The toll of diabetic retinopathy has been well documented: Approximately 750,000 people in the United States over the age of 40 have diabetic macular edema, and it continues to be a leading cause of vision loss in the United States.1 For decades we relied on macular laser treatment to reduce vision loss from DME, but in the past eight years an abundance of evidence has been building to support the use of intravitreal anti-VEGF agents as a primary treatment of DME.
 


However, many questions still need to be answered regarding anti-VEGF injections for DME, among them:   
• Which anti-VEGF agent is most effective?
• How many injections are required?
• What role does laser play in DME management?
• Which drug is most cost effective?
• How safe is anti-VEGF treatment?

The Diabetic Retinopathy Clinical Research Network (DRCRnet) has been a leading enterprise in clinical research on diabetic retinopathy and, specifically, DME. Over the last decade, DRCRnet Protocol I evaluated ranibizumab (0.5 mg) (Lucentis, Genentech) injections vs. the “gold standard” macular photocoagulation for the treatment of DME.2 The findings of DRCRnet Protocol I clearly demonstrated superiority of ranibizumab with prompt and deferred focal laser over laser treatment alone.

The visual benefits from anti-VEGF injections for DME seen in Protocol I had been maintained through five years of follow-up.3 Subsequent clinical trials4,5 have demonstrated that bevacizumab (Avastin, Genentech) reduced vision loss due to DME, and industry-sponsored trials also found strong evidence to support the use of both ranibizumab and aflibercept (Eylea, Regeneron Pharmaceuticals) in the treatment of DME.6-10

Protocol T: Which Works Best?

To expand the knowledge base regarding effectiveness and anti-VEGF treatment strategies, the DRCRnet designed Protocol T to compare the efficacy of ranibizumab, aflibercept and bevacizumab for the treatment of DME.11 The study recruited 660 subjects with decreased vision and DME from 89 community-based and academic practices.

The study randomized the enrolled eyes into three groups receiving injections of bevacizumab (1.25 mg), ranibizumab (0.3 mg) or aflibercept (2 mg). The subjects were evaluated and treated by the standard DRCRnet anti-VEGF algorithm based on changes in visual acuity and macular thickening on optical coherence tomography. Although the study was not powered to compare safety outcomes, it did collect safety data, including ocular adverse events and systemic adverse events.

Primary outcome results at one year were published in the New England Journal of Medicine.12 A treatment course with all three drugs resulted in significantly improved visual acuity. Aflibercept resulted in the largest mean improvement of vision (18.9 letters) with ranibizumab (14.2) and bevacizumab (11.8) having less improvement at one year. The statistical difference between the acuity improvements was driven by the enrolled eyes with 20/50 or worse baseline vision. This division of the cohorts was a pre-specified analysis done by the DRCR network.  Approximately half of the subjects in Protocol T had 20/40 or better vision at baseline, and these eyes showed no difference in vision outcomes between the three drugs.

 
The Protocol T two-year data provide longer-term evidence that anti-VEGF therapy is efficacious in treating DME. In many ways, the two-year findings are similar to the one-year results. The most significant development in the two-year data dealt with the visual acuity results. At two years, the superior visual results of aflibercept over ranibizumab, documented at one year, were no longer present.13 The only statistical difference in acuity among the three drugs after two years was aflibercept’s superiority to bevacizumab in eyes with 20/50 or worse baseline vision. Over two years, when the baseline visual acuity was 20/40 or better, no significant visual acuity outcome differences between the three drugs were noted.

**RECORD EXTRACTS**
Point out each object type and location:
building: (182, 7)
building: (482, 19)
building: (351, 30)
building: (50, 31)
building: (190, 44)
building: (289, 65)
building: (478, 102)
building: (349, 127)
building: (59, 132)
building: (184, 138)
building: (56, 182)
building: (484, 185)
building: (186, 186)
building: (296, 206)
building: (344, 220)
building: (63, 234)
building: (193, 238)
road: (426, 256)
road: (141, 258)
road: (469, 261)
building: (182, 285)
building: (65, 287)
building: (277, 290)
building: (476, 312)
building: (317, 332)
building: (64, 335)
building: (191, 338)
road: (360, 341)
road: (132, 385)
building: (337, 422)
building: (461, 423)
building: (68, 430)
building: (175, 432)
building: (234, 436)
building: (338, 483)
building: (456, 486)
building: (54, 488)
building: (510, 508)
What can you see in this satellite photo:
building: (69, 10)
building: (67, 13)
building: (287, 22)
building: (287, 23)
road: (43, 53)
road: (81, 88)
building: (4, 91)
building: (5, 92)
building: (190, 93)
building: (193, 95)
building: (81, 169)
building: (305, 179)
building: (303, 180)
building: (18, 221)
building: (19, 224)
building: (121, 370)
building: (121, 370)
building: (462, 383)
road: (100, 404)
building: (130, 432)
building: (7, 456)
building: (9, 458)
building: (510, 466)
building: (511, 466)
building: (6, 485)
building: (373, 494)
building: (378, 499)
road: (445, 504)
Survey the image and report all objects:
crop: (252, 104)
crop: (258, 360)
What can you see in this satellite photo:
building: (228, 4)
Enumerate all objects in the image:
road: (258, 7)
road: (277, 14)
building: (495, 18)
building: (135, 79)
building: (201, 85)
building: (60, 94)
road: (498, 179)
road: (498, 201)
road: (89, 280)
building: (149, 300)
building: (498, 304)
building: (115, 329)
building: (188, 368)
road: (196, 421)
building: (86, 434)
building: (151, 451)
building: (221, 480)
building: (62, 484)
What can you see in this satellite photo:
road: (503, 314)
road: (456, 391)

**TO DO**
1. Say whether each statement agrees with the article on anti-VEGF drugs for diabetic macular edema: (a) Protocol T recruited 660 subjects from 89 practices. (b) At one year, ranibizumab gave the largest mean improvement in vision. (c) At two years, aflibercept still showed better visual results than ranibizumab.
2. Extend the article on anti-VEGF drugs for diabetic macular edema, beginning after its final sentence.

**RESULTS OF THE TASKS**
1.
(a) Yes: "The study recruited 660 subjects with decreased vision and DME from 89 community-based and academic practices."
(b) No: "Aflibercept resulted in the largest mean improvement of vision (18.9 letters)"
(c) No: "At two years, the superior visual results of aflibercept over ranibizumab, documented at one year, were no longer present."

2.
How Many Injections?

The DRCRnet anti-VEGF injection treatment algorithm consists of a monthly evaluation and dosing schedule with criteria for injection deferral depending on visual acuity changes and OCT measurements. This differs from other clinical trials where the dosing schedule was fixed throughout the course.8,9

The Protocol T treatment algorithm allowed for some reduction in the need for injections over time and provided an opportunity to see if any of the three drugs required fewer injections over a two-year treatment course.11 Because investigators were not masked to the treatment intervention in Protocol T, strict OCT and visual parameters were necessary to minimize investigator discretion and potential bias throughout the trial.

Protocol T follow-up showed no significant differences in the number of intravitreal injections each of the three treatment groups required, with 15 to 16 injections over the full two years and five to six in the second year alone.13 The observed reduction in the need for anti-VEGF treatment for DME was consistent with results from Protocol I.3

Certainly, there have been clinical reports of visual outcomes that were inferior to the clinical trials.14 In many cases this may be due to under- treatment or lack of adherence to an appropriate dosing program. More than 80 percent of respondents to the American Society of Retinal Specialists Preferences and Trends survey indicated that they consider alternate treatment for DME after five injections or less.15 A recent publication from the Pan-American Collaborative Retina Study reports the initial visual benefits from bevacizumab for DME were not sustained over five years.16 However, those study eyes only received a mean of 8.4 injections over five years, which is about half the injections that Protocol T eyes received over two years.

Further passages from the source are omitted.